Hello, I have one doubt in the approach discussed in this video, that why they are considering only two cases, one either printing ancestor node or printing node in the right(if target node is at left) side and vice versa. It might happen that the target node is at more than k distance away from it ancestor and in that case neither of the cases will work.
Not considering one case why?
For this problem we can encounter two kinds of nodes .
- Nodes in the subtree rooted with target node.
- Other nodes, may be an ancestor of target, or a node in some other subtree.
Finding the first type of nodes is easy to implement. Just traverse subtrees rooted with the target node and decrement k in recursive call. When the k becomes 0, print the node currently being traversed .
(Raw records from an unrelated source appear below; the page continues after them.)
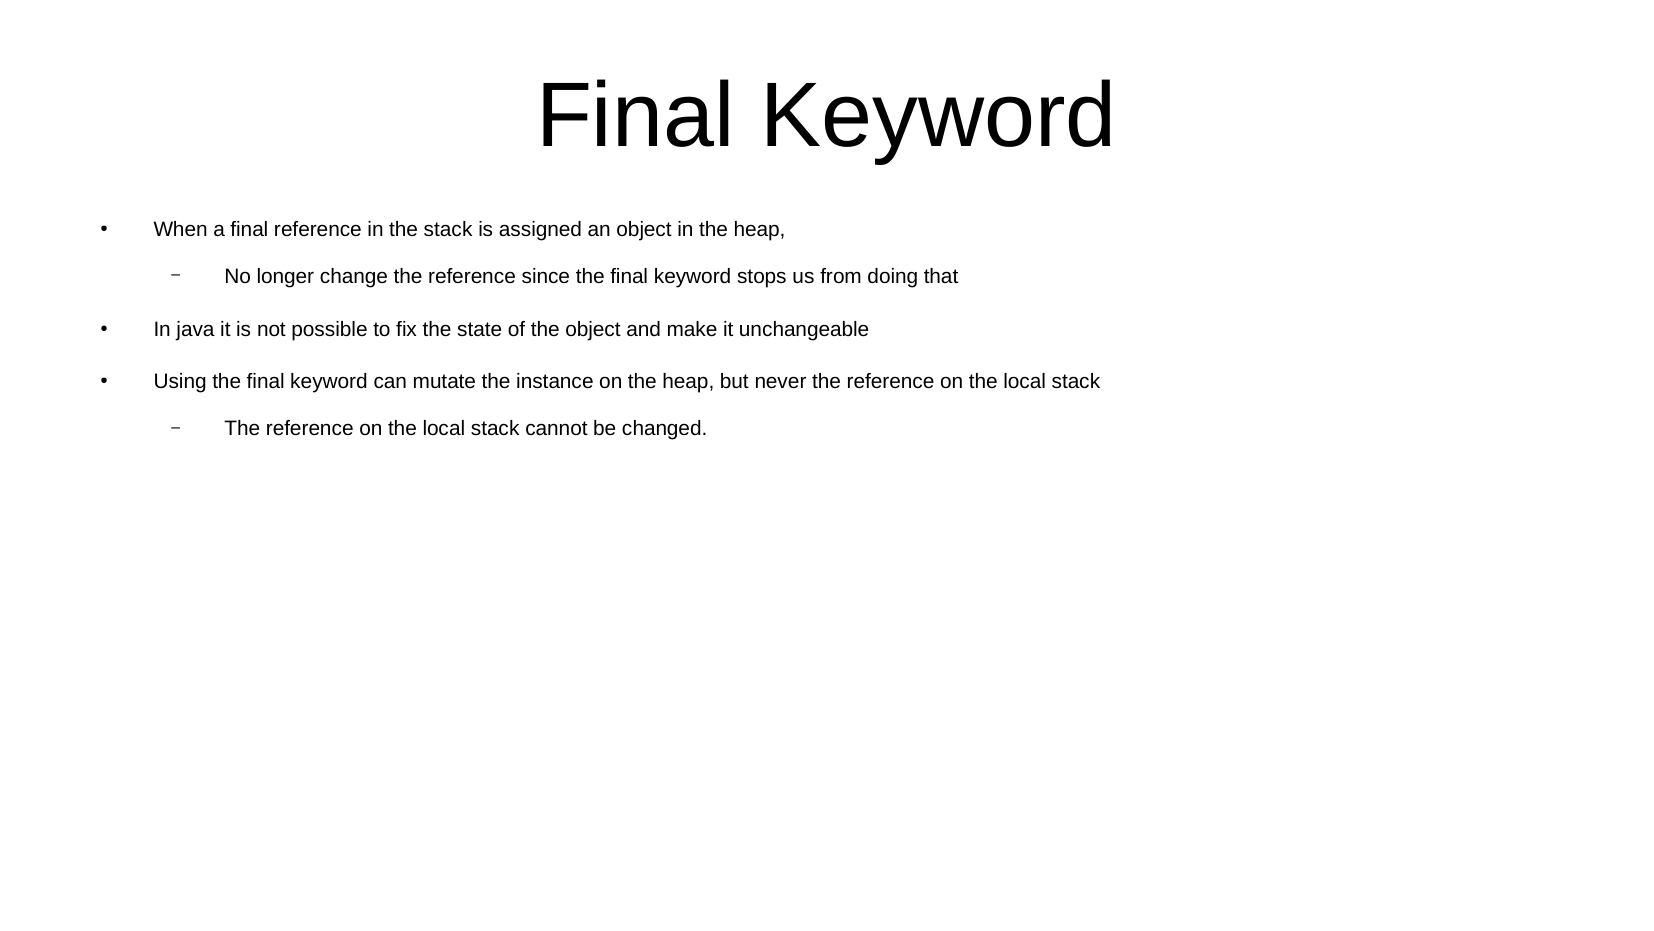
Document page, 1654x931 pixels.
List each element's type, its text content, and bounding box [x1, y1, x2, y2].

title Final Keyword [82, 37, 1571, 193]
list When a final reference in the stack is assigned an object in the heap, No longer change the reference since the final keyword stops us from doing that In java it is not possible to fix the state of the object and make it unchangeable Using the final keyword can mutate the instance on the heap, but never the reference on the local stack The reference on the local stack cannot be changed. [82, 217, 1621, 916]
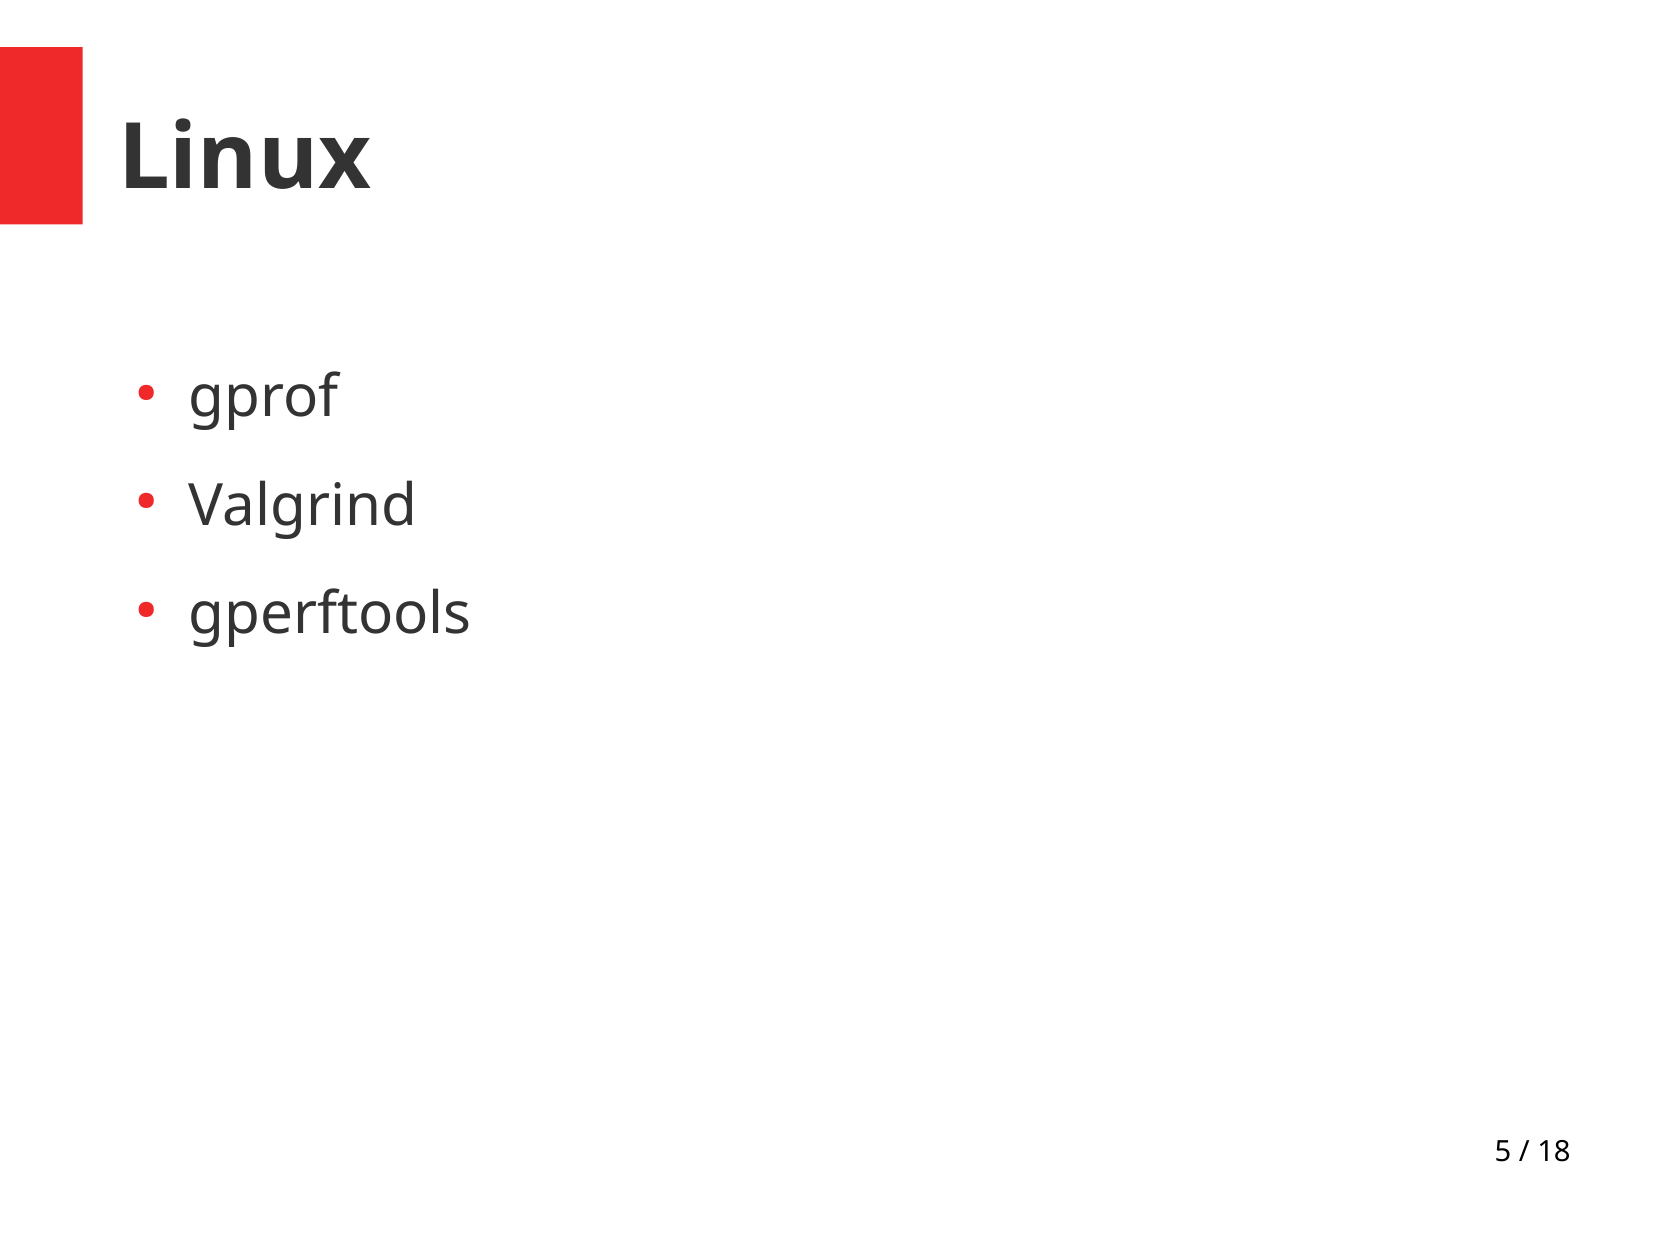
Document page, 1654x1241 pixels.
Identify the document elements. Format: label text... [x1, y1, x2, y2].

title Linux [118, 45, 1571, 260]
list gprof Valgrind gperftools [118, 354, 1536, 1074]
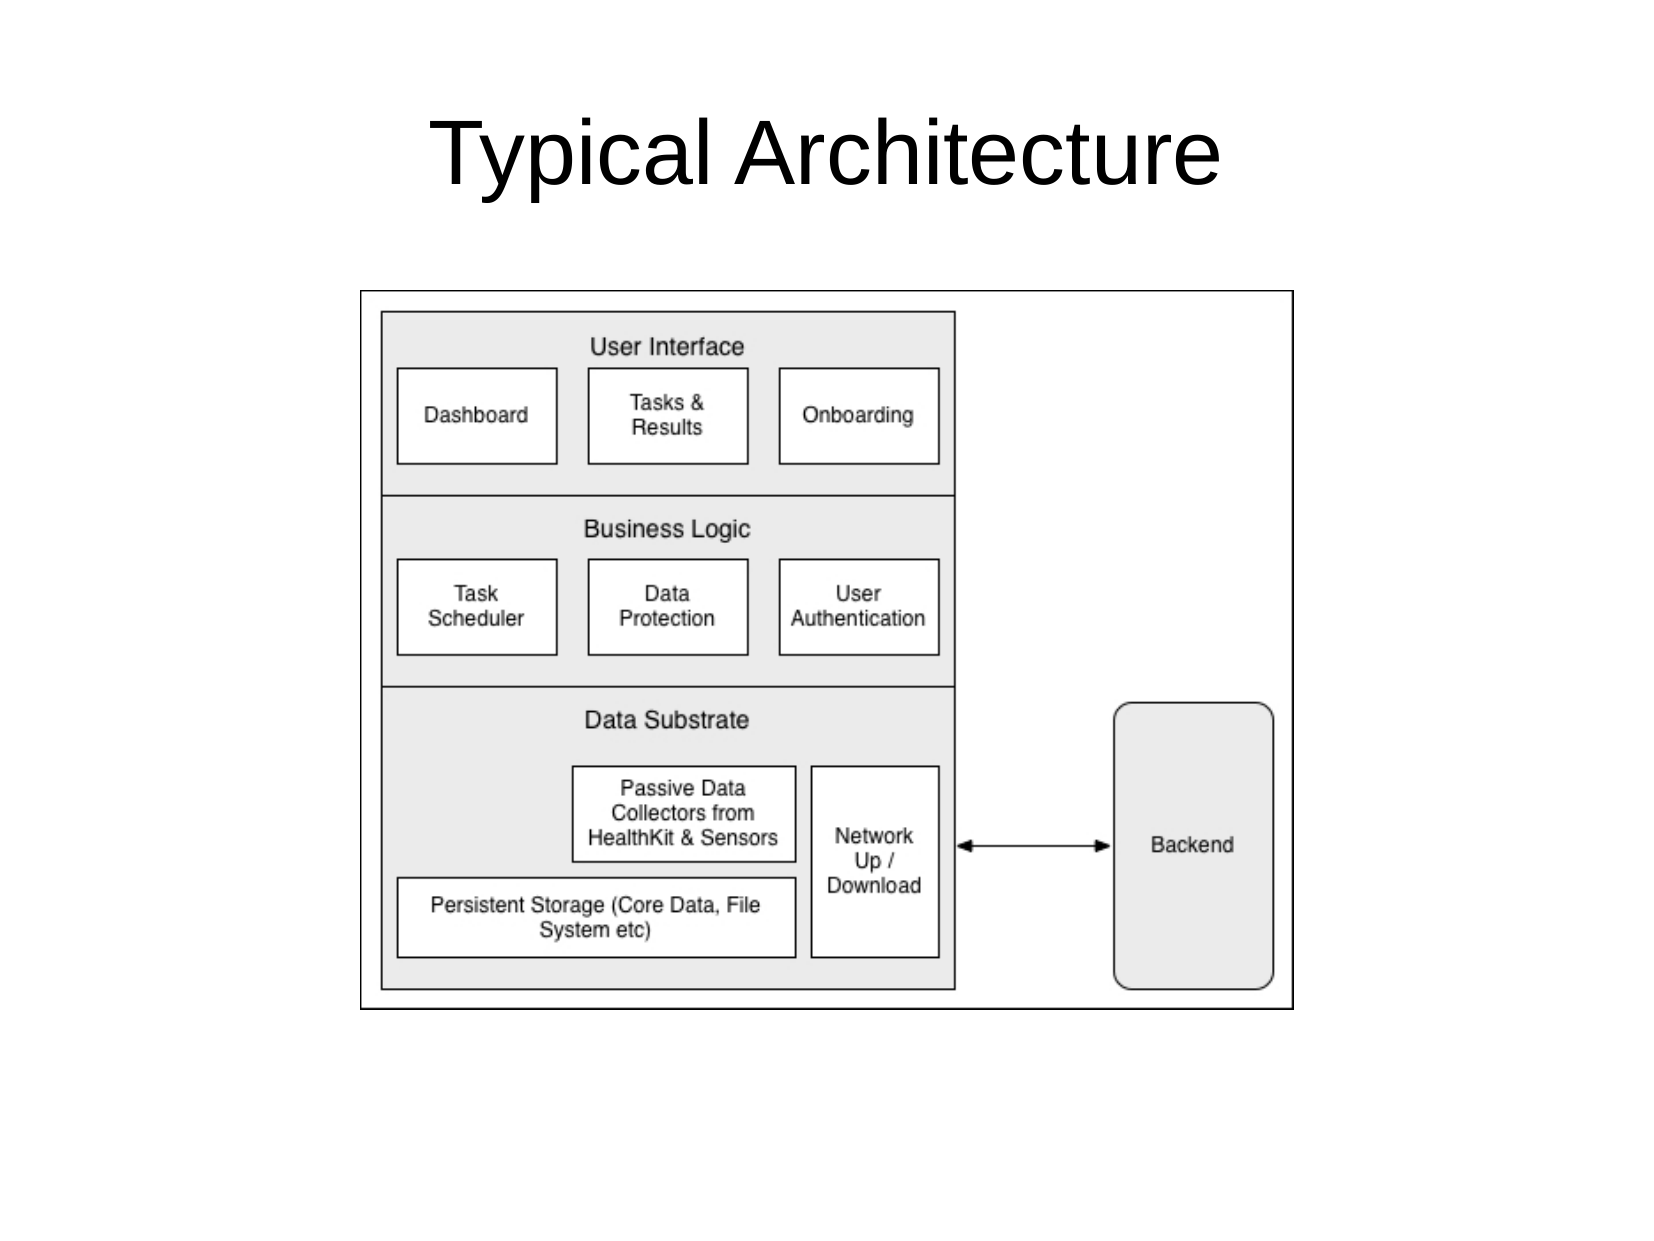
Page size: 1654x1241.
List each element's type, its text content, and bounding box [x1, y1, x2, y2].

title Typical Architecture [82, 49, 1571, 257]
picture [360, 290, 1294, 1010]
For the output nodes not lying in the subtree with the target node as the root, we must go through all ancestors. For every ancestor, we find its distance from target node, let the distance be d, now we go to other subtree (if target was found in left subtree, then we go to right subtree and vice versa) of the ancestor and find all nodes at k-d distance from the ancestor.
these are the only 2 required in the question https://hack.codingblocks.com/app/contests/718/350/problem
Hey Abha,
Thanks a lot for your reply,
Actually I am not asking the approach, what my doubt is what if the ancestor node is more than k distance away from target node or when you are printing k level in the right subtree (when u have your target node in left subtree) your k-2-DL is negative. then how we are accounting such cases …
Hello @great whenever the k will be come less than zero we will handle that case by checking and return at that point only.